During 2003, in Europe some phones without cameras had support for MMS and external cameras that could be connected with a small cable or directly to the data port at the base of the phone. The external cameras were comparable in quality to those fitted on regular camera phones at the time, typically offering VGA resolution.
One of these examples was the Nokia Fun Camera announced together with the Nokia 3100 in June 2003. The idea was for it to be used on devices without a built-in camera and be able to transfer images taken on the camera directly to the phone to be stored or sent via MMS.
In 2013–2014, Sony and other manufacturers announced add-on camera modules for smartphones called lens-style cameras. They have larger sensors and lenses than those in a camera phone but lack a viewfinder, display, and most controls. They can be mounted to an Android or iOS phone or tablet and use its display and controls. Lens-style cameras include:
  • Sony SmartShot QX series, announced and released in mid-2013. They include the DSC-QX100/B, the large Sony ILCE-QX1, and the small Sony DSC-QX30.
  • Kodak PixPro smart lens camera series, announced in 2014.
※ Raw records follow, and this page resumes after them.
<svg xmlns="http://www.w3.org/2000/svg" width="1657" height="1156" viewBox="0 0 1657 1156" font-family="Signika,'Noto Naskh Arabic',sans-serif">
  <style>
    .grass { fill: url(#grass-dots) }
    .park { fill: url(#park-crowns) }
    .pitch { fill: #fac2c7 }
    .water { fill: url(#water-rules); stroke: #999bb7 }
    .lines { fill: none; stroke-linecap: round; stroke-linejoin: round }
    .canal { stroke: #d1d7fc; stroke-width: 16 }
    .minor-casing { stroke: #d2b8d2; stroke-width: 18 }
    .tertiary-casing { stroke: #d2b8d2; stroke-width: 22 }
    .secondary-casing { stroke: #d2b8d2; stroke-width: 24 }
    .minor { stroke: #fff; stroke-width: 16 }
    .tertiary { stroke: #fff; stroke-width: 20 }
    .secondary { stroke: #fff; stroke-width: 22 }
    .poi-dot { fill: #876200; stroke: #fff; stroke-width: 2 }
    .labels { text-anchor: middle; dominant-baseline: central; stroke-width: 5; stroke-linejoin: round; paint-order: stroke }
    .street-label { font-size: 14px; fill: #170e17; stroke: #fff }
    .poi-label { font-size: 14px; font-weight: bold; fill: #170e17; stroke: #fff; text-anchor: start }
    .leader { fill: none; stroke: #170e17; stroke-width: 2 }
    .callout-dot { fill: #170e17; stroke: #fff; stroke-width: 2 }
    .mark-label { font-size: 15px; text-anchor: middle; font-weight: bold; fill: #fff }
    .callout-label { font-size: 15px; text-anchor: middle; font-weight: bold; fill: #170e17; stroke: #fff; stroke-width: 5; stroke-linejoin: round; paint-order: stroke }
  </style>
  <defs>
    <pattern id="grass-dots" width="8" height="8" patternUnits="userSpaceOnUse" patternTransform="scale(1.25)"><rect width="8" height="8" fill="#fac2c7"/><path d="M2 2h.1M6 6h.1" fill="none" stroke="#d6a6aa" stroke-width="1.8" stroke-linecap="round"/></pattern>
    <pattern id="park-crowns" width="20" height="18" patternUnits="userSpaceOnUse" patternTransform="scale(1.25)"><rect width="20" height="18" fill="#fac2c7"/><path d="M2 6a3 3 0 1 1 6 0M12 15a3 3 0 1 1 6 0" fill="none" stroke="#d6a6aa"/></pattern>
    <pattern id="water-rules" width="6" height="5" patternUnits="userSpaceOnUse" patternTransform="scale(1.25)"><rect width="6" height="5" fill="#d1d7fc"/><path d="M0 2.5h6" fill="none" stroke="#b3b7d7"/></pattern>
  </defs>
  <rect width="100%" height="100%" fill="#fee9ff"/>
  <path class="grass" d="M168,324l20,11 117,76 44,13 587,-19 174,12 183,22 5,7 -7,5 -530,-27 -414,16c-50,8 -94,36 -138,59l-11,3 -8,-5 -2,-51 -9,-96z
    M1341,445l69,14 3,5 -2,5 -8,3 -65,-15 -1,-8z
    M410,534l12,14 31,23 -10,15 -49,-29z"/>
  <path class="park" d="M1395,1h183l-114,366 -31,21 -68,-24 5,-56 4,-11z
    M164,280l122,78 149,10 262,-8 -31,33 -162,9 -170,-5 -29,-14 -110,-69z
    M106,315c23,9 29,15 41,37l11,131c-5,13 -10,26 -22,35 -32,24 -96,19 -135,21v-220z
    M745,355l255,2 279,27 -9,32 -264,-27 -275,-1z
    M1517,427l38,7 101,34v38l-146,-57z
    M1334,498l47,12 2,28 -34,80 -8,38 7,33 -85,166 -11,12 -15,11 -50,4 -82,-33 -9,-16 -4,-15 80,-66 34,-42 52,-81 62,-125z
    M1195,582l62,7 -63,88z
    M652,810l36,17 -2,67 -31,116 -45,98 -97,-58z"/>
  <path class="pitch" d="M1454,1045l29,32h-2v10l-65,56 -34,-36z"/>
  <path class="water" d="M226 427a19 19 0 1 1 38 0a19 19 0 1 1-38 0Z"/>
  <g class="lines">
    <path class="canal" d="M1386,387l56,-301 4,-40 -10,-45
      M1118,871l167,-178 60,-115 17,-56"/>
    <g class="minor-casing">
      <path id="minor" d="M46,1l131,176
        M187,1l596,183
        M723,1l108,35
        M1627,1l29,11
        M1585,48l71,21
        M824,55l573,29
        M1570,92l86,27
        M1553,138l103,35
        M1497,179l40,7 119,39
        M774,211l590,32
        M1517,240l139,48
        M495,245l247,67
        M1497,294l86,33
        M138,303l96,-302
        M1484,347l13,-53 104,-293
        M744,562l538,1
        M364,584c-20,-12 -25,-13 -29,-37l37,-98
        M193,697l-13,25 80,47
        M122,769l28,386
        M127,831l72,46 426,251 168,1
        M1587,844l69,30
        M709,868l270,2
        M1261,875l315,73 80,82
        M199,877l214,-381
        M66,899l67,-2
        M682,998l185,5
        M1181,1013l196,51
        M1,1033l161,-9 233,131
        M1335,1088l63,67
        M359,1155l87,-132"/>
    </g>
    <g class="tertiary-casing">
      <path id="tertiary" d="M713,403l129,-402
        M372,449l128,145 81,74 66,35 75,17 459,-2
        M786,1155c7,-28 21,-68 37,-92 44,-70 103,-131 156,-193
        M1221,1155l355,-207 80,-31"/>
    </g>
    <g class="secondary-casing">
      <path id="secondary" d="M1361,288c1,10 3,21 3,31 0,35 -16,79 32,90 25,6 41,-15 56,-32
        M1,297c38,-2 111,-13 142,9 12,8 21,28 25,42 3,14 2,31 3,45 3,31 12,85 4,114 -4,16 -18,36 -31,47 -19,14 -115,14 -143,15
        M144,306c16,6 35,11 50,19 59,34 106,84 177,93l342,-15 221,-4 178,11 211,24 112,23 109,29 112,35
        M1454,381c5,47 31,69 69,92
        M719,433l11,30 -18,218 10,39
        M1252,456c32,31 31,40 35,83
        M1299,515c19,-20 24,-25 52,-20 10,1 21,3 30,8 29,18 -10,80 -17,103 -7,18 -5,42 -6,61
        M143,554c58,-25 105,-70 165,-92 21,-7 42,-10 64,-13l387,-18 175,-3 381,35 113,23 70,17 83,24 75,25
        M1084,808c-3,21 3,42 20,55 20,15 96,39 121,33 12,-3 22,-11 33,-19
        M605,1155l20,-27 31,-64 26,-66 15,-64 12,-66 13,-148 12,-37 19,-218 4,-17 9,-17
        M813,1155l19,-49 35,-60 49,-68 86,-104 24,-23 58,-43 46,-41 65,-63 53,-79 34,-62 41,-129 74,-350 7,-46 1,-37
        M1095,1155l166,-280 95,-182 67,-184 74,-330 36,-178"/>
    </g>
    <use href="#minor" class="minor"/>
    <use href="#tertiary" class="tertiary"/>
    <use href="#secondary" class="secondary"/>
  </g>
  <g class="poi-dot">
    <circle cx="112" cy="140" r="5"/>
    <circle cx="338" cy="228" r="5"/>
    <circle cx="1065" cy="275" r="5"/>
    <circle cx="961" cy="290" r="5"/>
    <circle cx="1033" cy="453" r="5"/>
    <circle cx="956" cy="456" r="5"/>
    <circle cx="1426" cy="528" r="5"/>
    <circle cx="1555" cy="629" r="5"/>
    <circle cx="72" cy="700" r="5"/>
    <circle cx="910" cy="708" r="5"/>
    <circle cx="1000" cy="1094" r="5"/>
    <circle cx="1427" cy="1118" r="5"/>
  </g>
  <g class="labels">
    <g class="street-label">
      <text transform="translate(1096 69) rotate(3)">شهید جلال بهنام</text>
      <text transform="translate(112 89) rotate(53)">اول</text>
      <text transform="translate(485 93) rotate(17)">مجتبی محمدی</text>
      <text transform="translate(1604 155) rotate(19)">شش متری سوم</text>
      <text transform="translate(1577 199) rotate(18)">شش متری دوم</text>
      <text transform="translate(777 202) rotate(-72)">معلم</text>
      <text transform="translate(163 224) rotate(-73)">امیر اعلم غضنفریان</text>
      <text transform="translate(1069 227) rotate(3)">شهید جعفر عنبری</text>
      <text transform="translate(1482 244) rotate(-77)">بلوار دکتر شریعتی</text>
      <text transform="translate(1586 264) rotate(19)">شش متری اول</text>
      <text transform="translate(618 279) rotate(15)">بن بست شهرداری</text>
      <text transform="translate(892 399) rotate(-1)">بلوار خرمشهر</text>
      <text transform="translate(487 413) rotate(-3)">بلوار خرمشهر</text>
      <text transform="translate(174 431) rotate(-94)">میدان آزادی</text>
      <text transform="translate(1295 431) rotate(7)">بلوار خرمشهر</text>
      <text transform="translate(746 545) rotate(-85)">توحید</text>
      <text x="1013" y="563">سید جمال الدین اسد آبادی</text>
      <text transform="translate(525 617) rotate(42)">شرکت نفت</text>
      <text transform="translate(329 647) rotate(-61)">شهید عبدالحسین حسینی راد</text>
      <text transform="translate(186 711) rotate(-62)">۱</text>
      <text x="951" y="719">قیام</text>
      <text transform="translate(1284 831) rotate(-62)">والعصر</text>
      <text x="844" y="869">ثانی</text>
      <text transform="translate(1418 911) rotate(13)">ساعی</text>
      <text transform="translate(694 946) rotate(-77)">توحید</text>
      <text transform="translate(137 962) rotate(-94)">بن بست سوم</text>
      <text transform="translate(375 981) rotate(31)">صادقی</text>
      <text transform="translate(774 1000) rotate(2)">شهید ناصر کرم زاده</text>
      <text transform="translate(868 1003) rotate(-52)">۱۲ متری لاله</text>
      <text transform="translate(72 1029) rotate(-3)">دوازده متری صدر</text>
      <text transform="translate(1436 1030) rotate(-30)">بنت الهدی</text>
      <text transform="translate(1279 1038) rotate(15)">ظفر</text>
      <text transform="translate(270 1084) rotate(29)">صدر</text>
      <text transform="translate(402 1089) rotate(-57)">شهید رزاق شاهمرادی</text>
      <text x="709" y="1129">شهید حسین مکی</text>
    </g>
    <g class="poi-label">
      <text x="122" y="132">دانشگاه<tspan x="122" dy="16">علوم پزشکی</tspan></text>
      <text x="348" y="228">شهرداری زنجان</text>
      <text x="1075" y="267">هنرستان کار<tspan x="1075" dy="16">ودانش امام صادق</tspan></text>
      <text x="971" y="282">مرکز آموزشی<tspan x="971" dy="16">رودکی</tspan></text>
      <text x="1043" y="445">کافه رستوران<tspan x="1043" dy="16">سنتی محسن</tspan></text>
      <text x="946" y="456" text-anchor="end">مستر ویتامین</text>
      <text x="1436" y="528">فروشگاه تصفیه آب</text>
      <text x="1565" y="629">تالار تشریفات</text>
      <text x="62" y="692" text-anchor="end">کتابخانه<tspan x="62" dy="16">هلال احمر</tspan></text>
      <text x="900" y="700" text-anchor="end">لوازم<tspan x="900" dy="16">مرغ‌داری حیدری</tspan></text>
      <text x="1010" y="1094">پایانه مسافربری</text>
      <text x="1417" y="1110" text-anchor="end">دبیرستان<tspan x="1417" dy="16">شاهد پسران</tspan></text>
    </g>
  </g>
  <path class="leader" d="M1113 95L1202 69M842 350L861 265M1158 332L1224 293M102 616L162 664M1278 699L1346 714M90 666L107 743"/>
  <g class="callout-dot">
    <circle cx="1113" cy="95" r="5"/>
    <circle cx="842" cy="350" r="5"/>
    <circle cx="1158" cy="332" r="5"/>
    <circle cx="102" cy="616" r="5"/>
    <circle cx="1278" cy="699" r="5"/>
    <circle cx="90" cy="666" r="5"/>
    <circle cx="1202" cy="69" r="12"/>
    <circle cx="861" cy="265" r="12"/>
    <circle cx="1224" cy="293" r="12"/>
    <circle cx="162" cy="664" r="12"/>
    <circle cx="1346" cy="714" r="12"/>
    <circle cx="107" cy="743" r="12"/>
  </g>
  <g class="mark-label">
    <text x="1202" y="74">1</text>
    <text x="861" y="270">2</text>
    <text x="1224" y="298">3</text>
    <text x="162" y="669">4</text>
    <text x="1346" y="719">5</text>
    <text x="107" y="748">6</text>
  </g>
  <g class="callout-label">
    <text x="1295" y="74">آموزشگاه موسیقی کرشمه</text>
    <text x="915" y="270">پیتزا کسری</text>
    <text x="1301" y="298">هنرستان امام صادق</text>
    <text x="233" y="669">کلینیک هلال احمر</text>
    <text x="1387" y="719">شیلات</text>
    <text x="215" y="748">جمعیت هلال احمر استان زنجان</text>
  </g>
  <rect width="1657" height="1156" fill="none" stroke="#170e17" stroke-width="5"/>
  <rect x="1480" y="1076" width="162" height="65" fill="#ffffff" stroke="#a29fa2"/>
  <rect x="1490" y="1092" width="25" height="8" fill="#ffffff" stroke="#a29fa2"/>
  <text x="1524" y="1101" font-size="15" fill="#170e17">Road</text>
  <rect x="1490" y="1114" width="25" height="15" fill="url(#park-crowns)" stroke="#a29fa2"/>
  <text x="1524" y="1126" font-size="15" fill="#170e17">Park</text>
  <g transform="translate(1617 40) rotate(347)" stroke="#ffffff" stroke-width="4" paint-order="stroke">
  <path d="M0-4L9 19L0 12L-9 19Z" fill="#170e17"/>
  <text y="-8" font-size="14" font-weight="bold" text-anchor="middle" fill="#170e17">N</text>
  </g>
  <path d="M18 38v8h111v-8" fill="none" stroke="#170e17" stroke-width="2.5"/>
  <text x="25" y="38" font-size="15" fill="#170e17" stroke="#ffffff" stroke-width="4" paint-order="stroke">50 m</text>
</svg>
  • The DxO ONE is a small camera that attaches to an Apple iPhone or iPad using the Lightning connector port.
  • Vivicam smart lens camera series from Vivitar/Sakar, announced in 2014.
  • HTC RE HTC also announced an external camera module for smartphones, which can capture 16 MP still shots and Full HD videos. The RE Module is also waterproof and dustproof, so it can be used in a variety of conditions.
External cameras for thermal imaging also became available in late 2014.
Microscope attachments were available from several manufacturers in 2019, as were adapters for connecting an astronomical telescope.